When I think about permaculture principles (the ones we made for the kids, Earth care, People care, Fair Share) I think it is easy to put these ideas into our digital citizenship classes.  I guess what I’m really wondering is how Digital citizenship is different from citizenship, any ideas? 

Sustainability and Tech

It is budget time and as I ask for more devices for my students, I wonder about the social and environmental cost behind my request. I’ve seen the videos and heard the horror stories of the “recycling” plants in China and around the world. I worry about the personal cost to people in these situations too, and wonder what is being done about it.

Since our school has started an iPad program I thought I would look into how Apple was thinking about sustainability. Apple says they are committed to transparency and are a member of different third party organizations to confirm this. I started reading their report on sustainable practice.

I guess I realized that everyone wants to be committed to sustainable practice but actual action is harder to take.  From their report it looks like Apple firmly believes in helping their workers (including third party workers) gain fair wages, working conditions and success.  I think all these things are true, but I do wonder about third party monitoring.
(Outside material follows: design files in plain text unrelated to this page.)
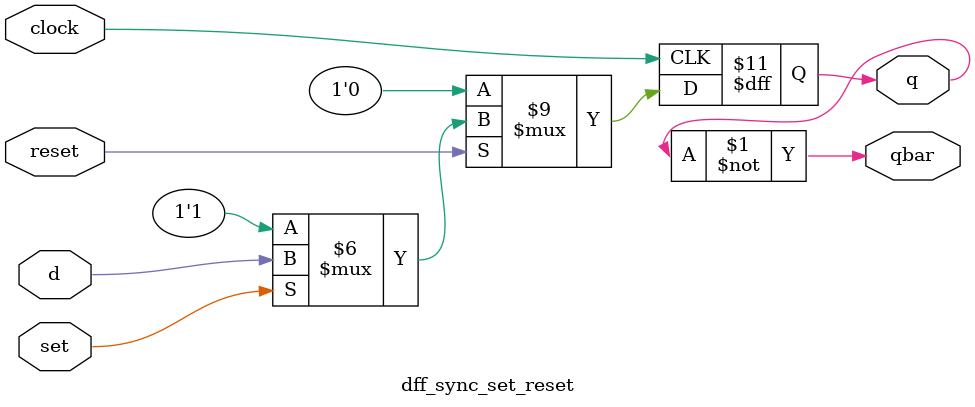
<source format=v>
`timescale 1ns / 1ps
module dff_sync_set_reset(q,qbar,d,set,reset,clock);
input set,reset,d,clock;
output q,qbar;
reg q;
assign qbar = ~q;
always@(posedge clock)
begin
if(reset==0)
q<=0;
else if(set==0)
q<=1;
else q<=d;
end
endmodule

</source>
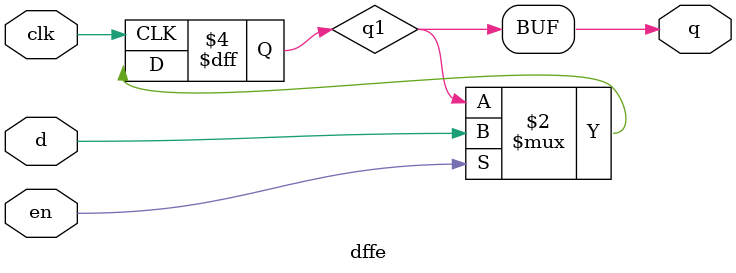
<source format=v>
module dffe
(
    input clk,
    input d,
    input en,
    output q
);

reg q1;

always @(posedge clk) begin
    if (en) q1 <= d;
end

assign q = q1;

endmodule
</source>
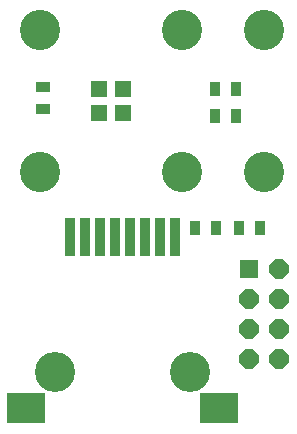
<source format=gbr>
G04 EAGLE Gerber RS-274X export*
G75*
%MOMM*%
%FSLAX34Y34*%
%LPD*%
%INSoldermask Top*%
%IPPOS*%
%AMOC8*
5,1,8,0,0,1.08239X$1,22.5*%
G01*
%ADD10R,1.301600X0.901600*%
%ADD11R,0.901600X1.301600*%
%ADD12R,0.901600X3.301600*%
%ADD13R,3.221600X2.641600*%
%ADD14C,3.401600*%
%ADD15R,1.625600X1.625600*%
%ADD16P,1.759533X8X292.500000*%
%ADD17C,3.403600*%
%ADD18R,1.401600X1.401600*%


D10*
X32500Y291500D03*
X32500Y273500D03*
D11*
X198500Y172500D03*
X216500Y172500D03*
X161000Y172500D03*
X179000Y172500D03*
X178000Y267500D03*
X196000Y267500D03*
X178000Y290000D03*
X196000Y290000D03*
D12*
X144450Y165200D03*
X131750Y165200D03*
X119050Y165200D03*
X106350Y165200D03*
X93650Y165200D03*
X80950Y165200D03*
X68250Y165200D03*
X55550Y165200D03*
D13*
X181700Y20000D03*
X18300Y20000D03*
D14*
X157150Y50500D03*
X42850Y50500D03*
D15*
X207300Y138100D03*
D16*
X232700Y138100D03*
X207300Y112700D03*
X232700Y112700D03*
X207300Y87300D03*
X232700Y87300D03*
X207300Y61900D03*
X232700Y61900D03*
D17*
X30000Y340000D03*
X150000Y340000D03*
X30000Y220000D03*
X150000Y220000D03*
D18*
X80000Y270000D03*
X80000Y290000D03*
X100000Y290000D03*
X100000Y270000D03*
D17*
X220000Y340000D03*
X220000Y220000D03*
M02*

</source>
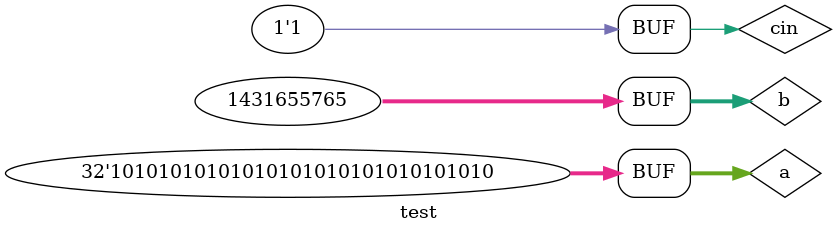
<source format=v>
`timescale 1ns / 1ps


module test;

	// Inputs
	reg [31:0] a;
	reg [31:0] b;
	reg cin;

	// Outputs
	wire cout;
	wire [31:0] s;

	// Instantiate the Unit Under Test (UUT)
	binary_subtractor_32_bit uut (
		.cout(cout), 
		.s(s), 
		.a(a), 
		.b(b), 
		.cin(cin)
	);

	initial begin
		// Initialize Inputs
		a = 32'b 10101010101010101010101010101010;
		b = 32'b 01010101010101010101010101010101;
		cin = 1;

		// Wait 100 ns for global reset to finish
		#100;
        
		// Add stimulus here

	end
      
endmodule


</source>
Going back to earlier post ideas, I wonder about recycling and design process.  How can we start designing computers and tablets, and whatever else to be fully repurposed.  I heard a program (forever ago it seems) on the CBC about tech designers looking at how the companies would have to be responsible for the waste (it would be included in the price or something) they then started talking about renting equipment.  The point was you could pay the company (Apple, Samsung, Motorola, etc.) for a specific package, when the time to renew that package came up the company would take the phone and hopefully reuse the different components to make a new phone or tablet, etc.

Cradle to Cradle has been a focus for me these last couple of weeks, if it doesn’t show.

Cradle to Cradle

This week I’ve been thinking a lot about the holiday season, gift giving and how those thoughts impact the environment.
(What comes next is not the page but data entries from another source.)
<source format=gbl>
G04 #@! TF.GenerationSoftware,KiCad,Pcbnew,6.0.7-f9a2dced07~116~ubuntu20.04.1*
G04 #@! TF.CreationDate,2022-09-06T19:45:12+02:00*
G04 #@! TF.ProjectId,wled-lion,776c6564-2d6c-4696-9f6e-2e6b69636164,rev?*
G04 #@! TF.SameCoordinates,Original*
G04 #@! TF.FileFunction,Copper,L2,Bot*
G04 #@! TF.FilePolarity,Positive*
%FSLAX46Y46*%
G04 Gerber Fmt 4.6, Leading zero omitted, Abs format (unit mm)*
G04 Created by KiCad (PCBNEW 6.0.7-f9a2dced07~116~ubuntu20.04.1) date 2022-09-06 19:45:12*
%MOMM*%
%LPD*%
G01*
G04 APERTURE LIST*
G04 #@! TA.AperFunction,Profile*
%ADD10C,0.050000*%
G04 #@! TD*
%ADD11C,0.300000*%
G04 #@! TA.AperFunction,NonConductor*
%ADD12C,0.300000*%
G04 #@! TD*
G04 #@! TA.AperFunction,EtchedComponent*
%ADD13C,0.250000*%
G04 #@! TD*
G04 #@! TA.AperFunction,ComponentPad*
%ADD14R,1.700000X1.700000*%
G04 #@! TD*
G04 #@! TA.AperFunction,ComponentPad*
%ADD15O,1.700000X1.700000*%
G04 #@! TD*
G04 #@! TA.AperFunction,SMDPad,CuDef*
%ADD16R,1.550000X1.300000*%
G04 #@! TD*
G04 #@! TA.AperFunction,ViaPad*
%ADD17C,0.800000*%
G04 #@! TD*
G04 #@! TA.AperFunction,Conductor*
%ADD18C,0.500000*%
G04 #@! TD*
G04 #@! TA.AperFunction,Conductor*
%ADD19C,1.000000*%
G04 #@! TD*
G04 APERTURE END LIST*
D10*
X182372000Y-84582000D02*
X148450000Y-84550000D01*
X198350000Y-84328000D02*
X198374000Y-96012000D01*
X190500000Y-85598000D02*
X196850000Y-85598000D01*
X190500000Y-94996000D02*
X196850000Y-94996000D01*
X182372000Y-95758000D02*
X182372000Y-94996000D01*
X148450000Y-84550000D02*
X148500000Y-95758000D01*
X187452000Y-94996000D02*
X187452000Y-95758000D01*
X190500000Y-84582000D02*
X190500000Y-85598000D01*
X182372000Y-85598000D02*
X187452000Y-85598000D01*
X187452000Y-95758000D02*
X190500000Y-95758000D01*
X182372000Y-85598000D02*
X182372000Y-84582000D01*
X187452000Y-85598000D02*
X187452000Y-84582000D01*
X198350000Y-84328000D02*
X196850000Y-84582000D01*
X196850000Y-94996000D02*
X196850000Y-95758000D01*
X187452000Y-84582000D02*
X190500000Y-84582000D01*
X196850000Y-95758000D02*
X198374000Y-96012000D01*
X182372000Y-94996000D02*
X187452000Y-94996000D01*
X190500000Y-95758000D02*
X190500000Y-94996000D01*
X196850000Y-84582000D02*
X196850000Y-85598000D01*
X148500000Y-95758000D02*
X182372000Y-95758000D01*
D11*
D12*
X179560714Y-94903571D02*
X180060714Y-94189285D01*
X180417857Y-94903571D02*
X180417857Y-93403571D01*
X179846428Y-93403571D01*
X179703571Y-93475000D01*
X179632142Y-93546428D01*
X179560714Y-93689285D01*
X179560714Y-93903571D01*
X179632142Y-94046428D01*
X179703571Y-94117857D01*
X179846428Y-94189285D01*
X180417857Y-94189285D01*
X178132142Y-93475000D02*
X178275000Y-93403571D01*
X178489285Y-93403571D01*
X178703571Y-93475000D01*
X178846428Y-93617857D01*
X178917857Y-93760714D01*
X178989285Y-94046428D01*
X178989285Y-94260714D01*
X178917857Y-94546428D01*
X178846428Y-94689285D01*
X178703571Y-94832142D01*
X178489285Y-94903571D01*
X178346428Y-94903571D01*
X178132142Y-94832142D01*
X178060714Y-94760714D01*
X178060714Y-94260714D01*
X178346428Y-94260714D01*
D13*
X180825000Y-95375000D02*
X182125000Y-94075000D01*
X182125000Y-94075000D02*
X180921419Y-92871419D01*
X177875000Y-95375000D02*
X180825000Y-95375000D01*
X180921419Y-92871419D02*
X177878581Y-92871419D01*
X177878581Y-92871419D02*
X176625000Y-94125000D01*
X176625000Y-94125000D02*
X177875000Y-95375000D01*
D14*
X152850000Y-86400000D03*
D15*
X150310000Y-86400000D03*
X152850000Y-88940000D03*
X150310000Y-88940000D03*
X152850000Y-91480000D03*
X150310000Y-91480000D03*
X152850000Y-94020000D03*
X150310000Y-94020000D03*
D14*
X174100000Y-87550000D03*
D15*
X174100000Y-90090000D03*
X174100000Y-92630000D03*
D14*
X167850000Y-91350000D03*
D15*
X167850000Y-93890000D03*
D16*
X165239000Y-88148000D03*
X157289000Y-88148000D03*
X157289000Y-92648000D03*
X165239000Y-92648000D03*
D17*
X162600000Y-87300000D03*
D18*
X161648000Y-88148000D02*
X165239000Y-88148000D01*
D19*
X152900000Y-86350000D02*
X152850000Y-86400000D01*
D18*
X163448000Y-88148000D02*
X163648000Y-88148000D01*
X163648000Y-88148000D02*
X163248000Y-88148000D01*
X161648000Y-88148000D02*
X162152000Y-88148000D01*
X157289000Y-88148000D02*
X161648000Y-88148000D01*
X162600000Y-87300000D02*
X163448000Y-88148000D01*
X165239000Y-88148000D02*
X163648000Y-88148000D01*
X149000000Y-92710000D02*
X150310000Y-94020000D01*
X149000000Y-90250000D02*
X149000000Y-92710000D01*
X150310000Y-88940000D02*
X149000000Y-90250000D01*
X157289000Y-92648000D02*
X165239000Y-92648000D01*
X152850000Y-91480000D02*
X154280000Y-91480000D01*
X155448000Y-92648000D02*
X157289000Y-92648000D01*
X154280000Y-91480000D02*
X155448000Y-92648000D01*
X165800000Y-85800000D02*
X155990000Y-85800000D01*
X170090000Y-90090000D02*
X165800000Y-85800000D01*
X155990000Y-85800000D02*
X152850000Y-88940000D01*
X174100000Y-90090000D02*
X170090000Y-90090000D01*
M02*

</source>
Aitana Leret Garcia » DP2.- Cradle to cradle: Waste = Food : taken from - http://www.eoi.es/blogs/aitanaleret/2011/12/16/dp2-cradle-to-cradle-waste-food/http://creativecommons.org/licenses/by-nc-sa/3.0/es/

Aitana Leret Garcia » DP2.- Cradle to cradle: Waste = Food : taken from – http://www.eoi.es/blogs/aitanaleret/2011/12/16/dp2-cradle-to-cradle-waste-food/http://creativecommons.org/licenses/by-nc-sa/3.0/es/

So I bought a back pack for my travels around with this philosophy.
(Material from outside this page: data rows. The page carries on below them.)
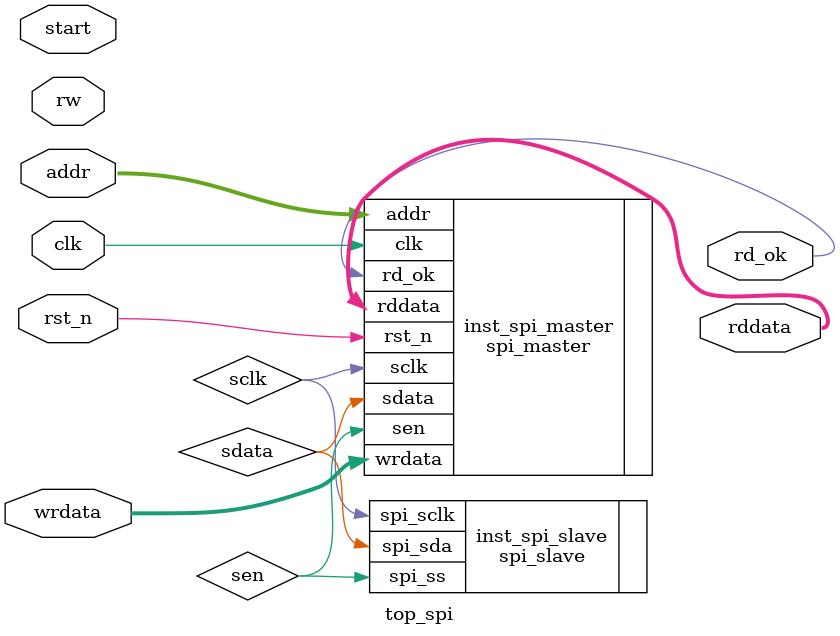
<source format=v>
module top_spi (
	input  clk, // 50MHz
    input  rst_n,
    input  rw,
    input start,
    input  [3:0]addr,
    input  [19:0]wrdata,
    output rd_ok,  //
    output [19:0]rddata
);

	wire sclk;
	wire sdata;
	wire sen;

	spi_master inst_spi_master (
			.clk    (clk),
			.rst_n  (rst_n),
			// .ss     (ss),
			.addr   (addr),
			.wrdata (wrdata),
			.rd_ok  (rd_ok),
			.sen    (sen),
			.rddata (rddata),
			.sclk   (sclk),
			.sdata  (sdata)
		);

	spi_slave inst_spi_slave (
		.spi_ss(sen), 
		.spi_sclk(sclk), 
		.spi_sda(sdata)
		);





endmodule
</source>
I got it from kickstarter if you want to check it out  http://www.kickstarter.com/projects/mijlo/a-better-backpack-sustainable-design-sustainable-f.

Anyway, with my focus on permaculture the last couple of weeks as an individual and my focus on design as a teacher this cradle to cradle philosophy has really got me wondering about how we can teach students more about the ideas behind sustainable design.

Taken from Amazon.com

I read this book three years ago, and was really concerned that tech people weren’t buying into this philosophy.  So I want to make lessons that incorporate this idea.  I love the idea of publishing ebooks rather than wasting paper, but we’re still using important resources in order to produce the tech to make the ebooks.

How can we bring the cradle to cradle philosophy to class?

I think a lot about my implicit and explicit teaching.  When I work with students how can I reinforce the idea of sustainable design explicitly and through my implicit actions?  This is my focus for this week: being really aware of how I promote sustainable design.  Any help is more than welcome.